▶ [Saved entries]
--------------------------------
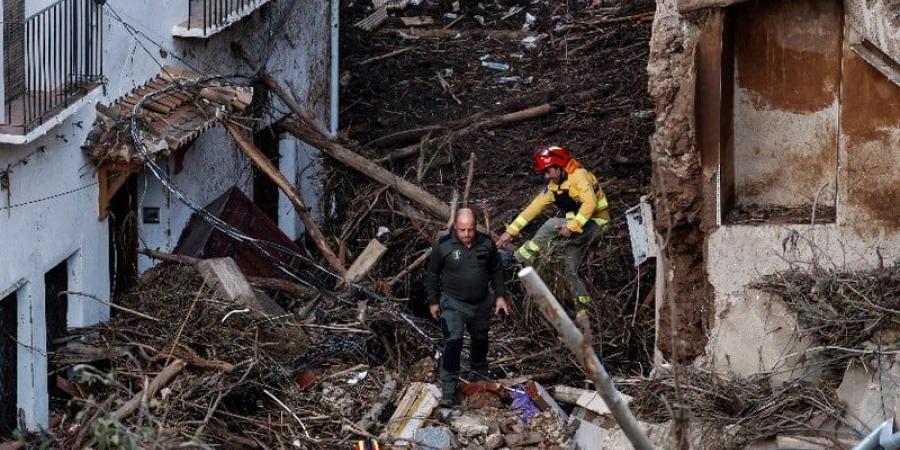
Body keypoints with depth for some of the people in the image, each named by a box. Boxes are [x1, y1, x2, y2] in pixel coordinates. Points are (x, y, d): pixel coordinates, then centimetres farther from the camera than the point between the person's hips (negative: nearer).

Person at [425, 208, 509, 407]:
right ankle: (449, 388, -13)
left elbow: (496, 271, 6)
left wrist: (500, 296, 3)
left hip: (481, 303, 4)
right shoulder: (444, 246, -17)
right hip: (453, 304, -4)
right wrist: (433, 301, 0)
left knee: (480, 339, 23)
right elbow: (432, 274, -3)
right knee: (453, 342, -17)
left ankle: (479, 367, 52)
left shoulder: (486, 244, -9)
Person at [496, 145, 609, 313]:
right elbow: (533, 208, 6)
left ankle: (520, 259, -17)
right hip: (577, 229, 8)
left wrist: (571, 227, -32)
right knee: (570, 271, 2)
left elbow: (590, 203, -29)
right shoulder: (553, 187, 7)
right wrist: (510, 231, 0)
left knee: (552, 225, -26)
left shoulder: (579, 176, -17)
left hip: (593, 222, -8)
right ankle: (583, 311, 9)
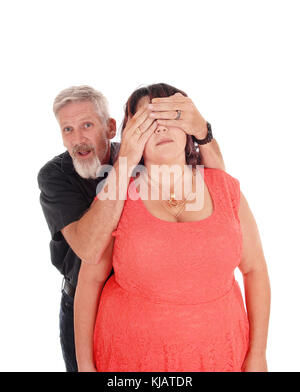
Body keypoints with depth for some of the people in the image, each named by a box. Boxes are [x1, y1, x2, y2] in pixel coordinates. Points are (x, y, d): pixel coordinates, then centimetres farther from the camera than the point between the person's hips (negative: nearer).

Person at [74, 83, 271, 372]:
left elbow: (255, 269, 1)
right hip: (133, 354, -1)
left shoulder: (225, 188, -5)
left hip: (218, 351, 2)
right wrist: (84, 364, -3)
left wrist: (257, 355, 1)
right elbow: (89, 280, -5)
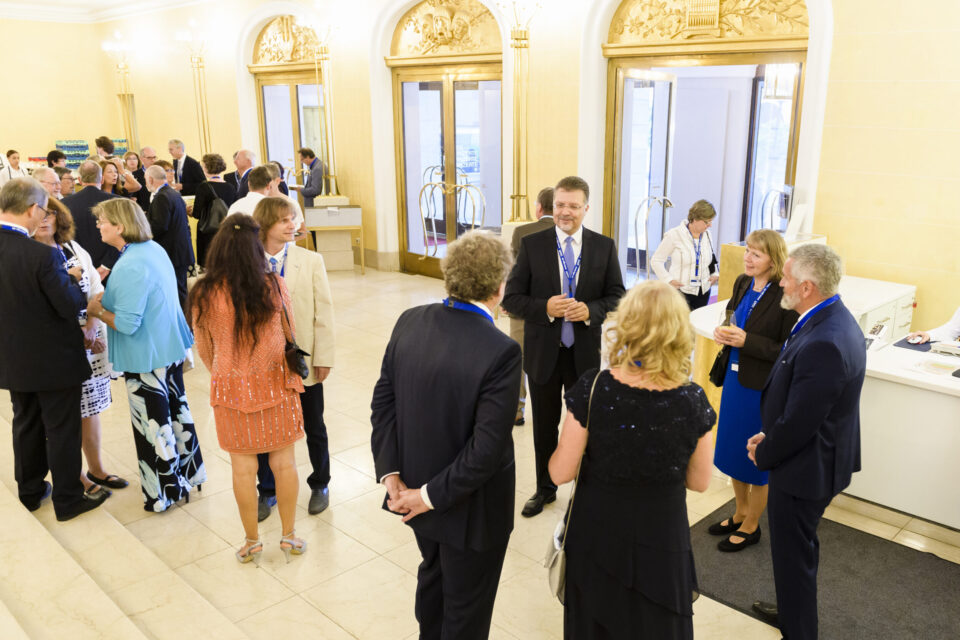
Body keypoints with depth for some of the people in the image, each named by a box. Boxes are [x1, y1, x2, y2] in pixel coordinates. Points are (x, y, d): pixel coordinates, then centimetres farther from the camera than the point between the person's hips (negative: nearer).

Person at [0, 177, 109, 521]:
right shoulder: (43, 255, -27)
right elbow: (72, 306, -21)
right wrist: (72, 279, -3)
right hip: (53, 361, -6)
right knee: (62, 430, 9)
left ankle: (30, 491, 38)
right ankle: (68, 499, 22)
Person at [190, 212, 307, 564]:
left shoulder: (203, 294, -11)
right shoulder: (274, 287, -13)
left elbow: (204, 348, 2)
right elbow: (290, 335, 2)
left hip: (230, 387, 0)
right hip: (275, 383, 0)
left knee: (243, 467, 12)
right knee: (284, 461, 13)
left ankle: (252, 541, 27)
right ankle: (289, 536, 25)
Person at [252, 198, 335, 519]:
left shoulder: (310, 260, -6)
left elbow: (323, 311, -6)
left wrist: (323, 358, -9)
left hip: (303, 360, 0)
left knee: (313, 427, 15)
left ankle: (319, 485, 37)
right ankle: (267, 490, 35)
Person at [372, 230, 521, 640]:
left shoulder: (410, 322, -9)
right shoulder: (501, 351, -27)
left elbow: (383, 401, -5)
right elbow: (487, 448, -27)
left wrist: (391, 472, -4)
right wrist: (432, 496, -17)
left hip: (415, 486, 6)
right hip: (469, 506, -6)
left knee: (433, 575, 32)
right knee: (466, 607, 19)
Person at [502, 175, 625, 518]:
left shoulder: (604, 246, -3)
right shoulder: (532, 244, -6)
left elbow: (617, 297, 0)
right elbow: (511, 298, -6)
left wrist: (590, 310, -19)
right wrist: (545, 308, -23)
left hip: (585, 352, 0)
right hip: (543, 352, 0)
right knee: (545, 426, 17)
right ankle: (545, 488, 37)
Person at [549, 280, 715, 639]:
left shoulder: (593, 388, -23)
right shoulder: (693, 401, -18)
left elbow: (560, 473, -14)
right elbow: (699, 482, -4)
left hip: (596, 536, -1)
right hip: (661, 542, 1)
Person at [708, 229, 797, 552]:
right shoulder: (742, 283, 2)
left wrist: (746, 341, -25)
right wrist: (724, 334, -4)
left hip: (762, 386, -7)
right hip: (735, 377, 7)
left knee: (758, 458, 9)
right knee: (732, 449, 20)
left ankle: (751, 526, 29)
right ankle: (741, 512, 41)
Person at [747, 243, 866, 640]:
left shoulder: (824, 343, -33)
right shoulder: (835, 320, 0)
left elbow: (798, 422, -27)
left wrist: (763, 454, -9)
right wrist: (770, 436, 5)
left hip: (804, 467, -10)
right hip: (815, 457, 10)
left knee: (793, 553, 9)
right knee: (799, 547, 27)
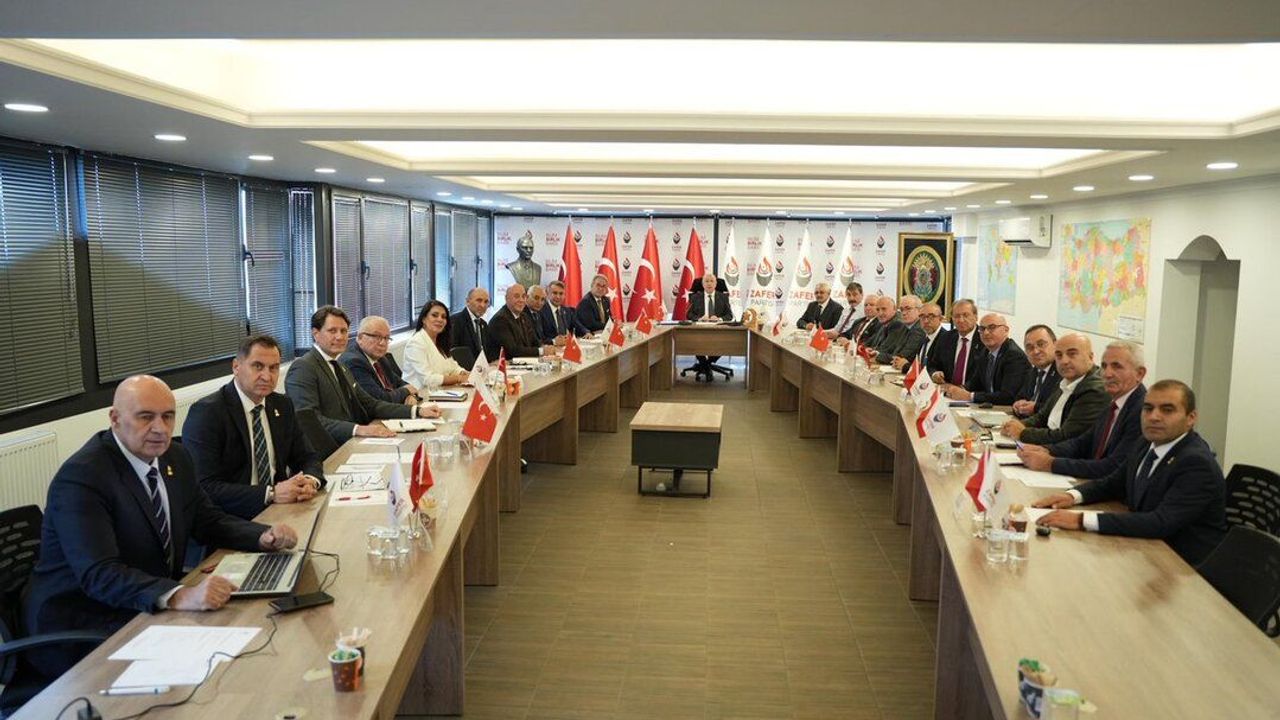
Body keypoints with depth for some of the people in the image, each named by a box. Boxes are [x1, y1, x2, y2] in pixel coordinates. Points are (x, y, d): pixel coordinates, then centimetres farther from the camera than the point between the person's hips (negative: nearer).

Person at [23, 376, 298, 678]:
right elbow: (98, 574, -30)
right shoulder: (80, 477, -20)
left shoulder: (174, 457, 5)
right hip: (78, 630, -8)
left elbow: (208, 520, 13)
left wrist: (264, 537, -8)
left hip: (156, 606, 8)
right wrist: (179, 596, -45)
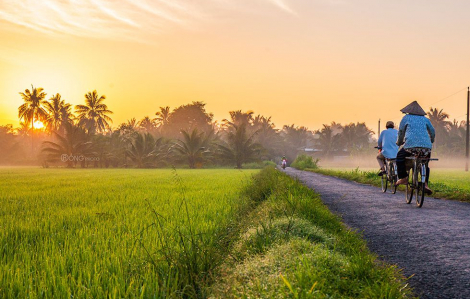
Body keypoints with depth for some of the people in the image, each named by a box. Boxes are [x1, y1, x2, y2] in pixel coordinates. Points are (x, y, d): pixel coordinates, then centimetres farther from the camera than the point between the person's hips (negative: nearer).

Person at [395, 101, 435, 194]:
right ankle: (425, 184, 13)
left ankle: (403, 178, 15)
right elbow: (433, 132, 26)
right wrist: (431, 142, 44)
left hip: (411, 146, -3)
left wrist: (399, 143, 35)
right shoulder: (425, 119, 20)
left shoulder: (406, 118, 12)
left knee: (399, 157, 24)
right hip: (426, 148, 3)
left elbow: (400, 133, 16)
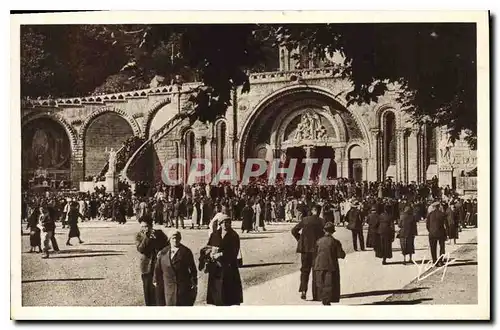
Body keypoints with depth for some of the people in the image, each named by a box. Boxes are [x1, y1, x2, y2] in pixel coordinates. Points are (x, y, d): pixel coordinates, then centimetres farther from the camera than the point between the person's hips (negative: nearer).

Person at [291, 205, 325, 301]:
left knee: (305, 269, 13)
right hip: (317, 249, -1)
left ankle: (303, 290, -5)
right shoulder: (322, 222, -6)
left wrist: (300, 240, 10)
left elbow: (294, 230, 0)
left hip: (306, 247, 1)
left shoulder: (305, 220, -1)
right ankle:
--------------------------------
▶ [TASK PROMPT]
Copy out the items above, substituting "Figure at" for each "Person at" and leaving everything else unchanged. Omit the pictures.

▶ [TASK ANSWER]
Body keypoints with depth for some of the people in the image, each named by a box. Boxes are [x1, y1, x2, y2] in pixel coordinates. Points are (x, y, d): pixel coordinates, then centimetres farther from the camera than the point between the person's hips (negative: nearer).

Figure at [425, 208, 509, 407]:
right ankle: (449, 388, -13)
left elbow: (496, 271, 6)
left wrist: (500, 296, 3)
left hip: (481, 303, 4)
right shoulder: (444, 246, -17)
right hip: (453, 304, -4)
right wrist: (433, 301, 0)
left knee: (480, 339, 23)
right elbow: (432, 274, -3)
right knee: (453, 342, -17)
left ankle: (479, 367, 52)
left shoulder: (486, 244, -9)
Figure at [496, 145, 609, 313]:
right elbow: (533, 208, 6)
left ankle: (520, 259, -17)
right hip: (577, 229, 8)
left wrist: (571, 227, -32)
right knee: (570, 271, 2)
left elbow: (590, 203, -29)
right shoulder: (553, 187, 7)
right wrist: (510, 231, 0)
left knee: (552, 225, -26)
left shoulder: (579, 176, -17)
left hip: (593, 222, -8)
right ankle: (583, 311, 9)
Body keypoints with depth for some of the people in the image, each named by a box. Boxes are [x1, y1, x2, y2] in pixel coordinates. Points are (x, y, d): pixel coordinates, then centimetres farther from the camera than the point between the person's hips (negative: nearer).

Figure at [74, 83, 271, 372]:
left elbow: (255, 269, 1)
right hip: (133, 354, -1)
left shoulder: (225, 188, -5)
left hip: (218, 351, 2)
right wrist: (84, 364, -3)
left wrist: (257, 355, 1)
right elbow: (89, 280, -5)
Body keypoints with depth for some of the people in the image, each named by a box. Boxes are [x1, y1, x2, y2] in pixel coordinates. Points are (x, y, d): pixel coordinates, then centimetres farther from the camera than the point between the person's hips (negative: nearer).

Figure at [0, 177, 109, 521]:
right shoulder: (43, 255, -27)
right elbow: (72, 306, -21)
right wrist: (72, 279, -3)
right hip: (53, 361, -6)
right knee: (62, 430, 9)
left ankle: (30, 491, 38)
right ankle: (68, 499, 22)
Figure at [190, 212, 307, 564]:
left shoulder: (203, 294, -11)
right shoulder: (274, 287, -13)
left elbow: (204, 348, 2)
right elbow: (290, 335, 2)
left hip: (230, 387, 0)
right hip: (275, 383, 0)
left knee: (243, 467, 12)
right knee: (284, 461, 13)
left ankle: (252, 541, 27)
right ankle: (289, 536, 25)
Figure at [252, 198, 335, 519]:
left shoulder: (310, 260, -6)
left elbow: (323, 311, -6)
left wrist: (323, 358, -9)
left hip: (303, 360, 0)
left knee: (313, 427, 15)
left ankle: (319, 485, 37)
right ankle: (267, 490, 35)
Figure at [372, 230, 521, 640]:
left shoulder: (410, 322, -9)
right shoulder: (501, 351, -27)
left elbow: (383, 401, -5)
right elbow: (487, 448, -27)
left wrist: (391, 472, -4)
right wrist: (432, 496, -17)
left hip: (415, 486, 6)
right hip: (469, 506, -6)
left knee: (433, 575, 32)
right knee: (466, 607, 19)
Figure at [502, 175, 625, 518]:
left shoulder: (604, 246, -3)
right shoulder: (532, 244, -6)
left elbow: (617, 297, 0)
right elbow: (511, 298, -6)
left wrist: (590, 310, -19)
right wrist: (545, 308, -23)
left hip: (585, 352, 0)
right hip: (543, 352, 0)
right knee: (545, 426, 17)
right ankle: (545, 488, 37)
Figure at [549, 280, 715, 639]:
left shoulder: (593, 388, -23)
right shoulder: (693, 401, -18)
left elbow: (560, 473, -14)
right elbow: (699, 482, -4)
left hip: (596, 536, -1)
right hip: (661, 542, 1)
Figure at [708, 229, 797, 552]:
right shoulder: (742, 283, 2)
left wrist: (746, 341, -25)
right wrist: (724, 334, -4)
left hip: (762, 386, -7)
right hip: (735, 377, 7)
left knee: (758, 458, 9)
right knee: (732, 449, 20)
left ankle: (751, 526, 29)
right ankle: (741, 512, 41)
Figure at [747, 243, 866, 640]:
left shoulder: (824, 343, -33)
right shoulder: (835, 320, 0)
left elbow: (798, 422, -27)
left wrist: (763, 454, -9)
right wrist: (770, 436, 5)
left hip: (804, 467, -10)
right hip: (815, 457, 10)
left knee: (793, 553, 9)
right knee: (799, 547, 27)
Body keypoints with depth for some of the people in the image, each named by a box. Boxes are [x1, y1, x2, y2] in pixel coordinates. Points are (x, y, d): pixel coordinates, then centimetres farther from the camera than the point between the person's hips (negative: nearer).

Figure at [23, 376, 298, 678]:
right elbow: (98, 574, -30)
right shoulder: (80, 477, -20)
left shoulder: (174, 457, 5)
right hip: (78, 630, -8)
left elbow: (208, 520, 13)
left wrist: (264, 537, -8)
left hip: (156, 606, 8)
right wrist: (179, 596, -45)
Body keypoints with depth for some of the people in the image, each named by a box. Boxes are [x1, y1, x2, y2] in pixel coordinates. Points are (x, y, d): pixel coordinates, then centimetres farther from the camera than the point between the person's hips (negative: nearer).

Figure at [395, 101, 435, 194]:
right ankle: (425, 184, 13)
left ankle: (403, 178, 15)
right elbow: (433, 132, 26)
right wrist: (431, 142, 44)
left hip: (411, 146, -3)
left wrist: (399, 143, 35)
right shoulder: (425, 119, 20)
left shoulder: (406, 118, 12)
left knee: (399, 157, 24)
right hip: (426, 148, 3)
left elbow: (400, 133, 16)
Body keypoints with depth for some of the people in the image, each named by a box. Boxes are [x1, y1, x2, y2] in pixel coordinates. Points are (x, y, d): pixel coordinates, then centimetres farther from the camera than the point between the person's hips (negative: nearer).

Figure at [291, 205, 325, 301]:
left knee: (305, 269, 13)
right hip: (317, 249, -1)
left ankle: (303, 290, -5)
right shoulder: (322, 222, -6)
left wrist: (300, 240, 10)
left elbow: (294, 230, 0)
left hip: (306, 247, 1)
left shoulder: (305, 220, -1)
right ankle:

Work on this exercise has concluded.